WHAT IS ASKED » Please count the lines in the listing below that contain the string "green", and reply with only that number.

DATA »
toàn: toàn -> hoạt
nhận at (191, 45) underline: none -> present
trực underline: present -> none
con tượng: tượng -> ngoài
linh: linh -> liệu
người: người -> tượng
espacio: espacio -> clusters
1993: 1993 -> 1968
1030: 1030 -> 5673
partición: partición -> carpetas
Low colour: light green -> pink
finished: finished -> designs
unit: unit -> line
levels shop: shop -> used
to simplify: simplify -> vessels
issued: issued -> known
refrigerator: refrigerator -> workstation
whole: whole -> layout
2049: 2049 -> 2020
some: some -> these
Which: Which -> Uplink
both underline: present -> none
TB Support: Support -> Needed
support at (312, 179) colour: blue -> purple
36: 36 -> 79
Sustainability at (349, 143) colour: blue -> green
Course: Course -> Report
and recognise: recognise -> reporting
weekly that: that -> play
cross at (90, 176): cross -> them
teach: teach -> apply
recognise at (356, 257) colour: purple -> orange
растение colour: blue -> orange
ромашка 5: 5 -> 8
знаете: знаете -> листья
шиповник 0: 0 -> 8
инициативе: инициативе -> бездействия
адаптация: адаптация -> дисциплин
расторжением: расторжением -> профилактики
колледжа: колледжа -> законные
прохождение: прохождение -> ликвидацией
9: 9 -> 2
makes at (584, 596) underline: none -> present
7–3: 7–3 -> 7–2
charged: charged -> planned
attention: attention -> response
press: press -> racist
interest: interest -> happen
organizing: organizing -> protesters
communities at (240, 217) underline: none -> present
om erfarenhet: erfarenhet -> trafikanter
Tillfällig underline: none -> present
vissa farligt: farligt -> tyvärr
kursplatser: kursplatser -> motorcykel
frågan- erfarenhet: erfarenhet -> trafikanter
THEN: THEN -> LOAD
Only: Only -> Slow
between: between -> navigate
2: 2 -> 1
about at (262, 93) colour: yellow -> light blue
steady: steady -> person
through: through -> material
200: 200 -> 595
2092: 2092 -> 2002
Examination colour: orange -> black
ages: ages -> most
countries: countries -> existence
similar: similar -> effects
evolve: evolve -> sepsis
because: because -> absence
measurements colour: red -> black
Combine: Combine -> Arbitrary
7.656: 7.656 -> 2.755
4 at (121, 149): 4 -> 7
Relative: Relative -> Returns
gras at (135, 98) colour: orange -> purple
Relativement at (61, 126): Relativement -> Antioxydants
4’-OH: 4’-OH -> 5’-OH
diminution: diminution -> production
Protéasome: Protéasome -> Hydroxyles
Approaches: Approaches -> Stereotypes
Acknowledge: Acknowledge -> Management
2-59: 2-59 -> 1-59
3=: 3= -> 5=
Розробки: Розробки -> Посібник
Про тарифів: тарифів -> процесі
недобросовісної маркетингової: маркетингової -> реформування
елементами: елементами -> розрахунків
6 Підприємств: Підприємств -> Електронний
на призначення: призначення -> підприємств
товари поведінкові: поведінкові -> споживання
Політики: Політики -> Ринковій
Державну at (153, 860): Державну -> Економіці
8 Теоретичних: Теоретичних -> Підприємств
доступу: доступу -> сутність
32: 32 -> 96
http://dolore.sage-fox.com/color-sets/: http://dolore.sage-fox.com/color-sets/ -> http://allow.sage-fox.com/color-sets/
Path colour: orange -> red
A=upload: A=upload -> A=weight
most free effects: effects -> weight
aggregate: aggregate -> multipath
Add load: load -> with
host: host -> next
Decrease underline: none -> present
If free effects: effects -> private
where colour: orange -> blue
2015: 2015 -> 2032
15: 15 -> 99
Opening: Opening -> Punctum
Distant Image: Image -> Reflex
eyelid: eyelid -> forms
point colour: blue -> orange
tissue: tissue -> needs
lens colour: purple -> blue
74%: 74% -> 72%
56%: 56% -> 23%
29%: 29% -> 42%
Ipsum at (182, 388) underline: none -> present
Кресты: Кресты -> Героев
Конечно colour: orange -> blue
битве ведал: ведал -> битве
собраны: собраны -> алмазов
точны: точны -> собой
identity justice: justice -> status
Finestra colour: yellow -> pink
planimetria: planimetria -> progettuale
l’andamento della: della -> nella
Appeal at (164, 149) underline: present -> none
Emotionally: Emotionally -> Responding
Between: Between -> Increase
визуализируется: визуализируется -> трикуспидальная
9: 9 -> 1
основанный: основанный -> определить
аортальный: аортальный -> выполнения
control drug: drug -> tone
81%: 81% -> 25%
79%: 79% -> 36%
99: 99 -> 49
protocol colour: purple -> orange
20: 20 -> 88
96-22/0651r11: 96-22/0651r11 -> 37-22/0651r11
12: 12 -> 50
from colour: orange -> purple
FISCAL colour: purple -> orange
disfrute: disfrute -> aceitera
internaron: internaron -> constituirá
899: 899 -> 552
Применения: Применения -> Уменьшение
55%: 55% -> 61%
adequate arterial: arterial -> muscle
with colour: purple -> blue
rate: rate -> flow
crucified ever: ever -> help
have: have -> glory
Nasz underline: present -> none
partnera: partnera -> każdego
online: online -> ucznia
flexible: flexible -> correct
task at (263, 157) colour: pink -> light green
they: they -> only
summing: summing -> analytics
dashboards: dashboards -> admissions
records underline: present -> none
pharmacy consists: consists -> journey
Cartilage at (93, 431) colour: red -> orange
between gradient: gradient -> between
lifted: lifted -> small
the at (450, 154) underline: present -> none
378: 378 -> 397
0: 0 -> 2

RESPONSE TO THE EXERCISE » 3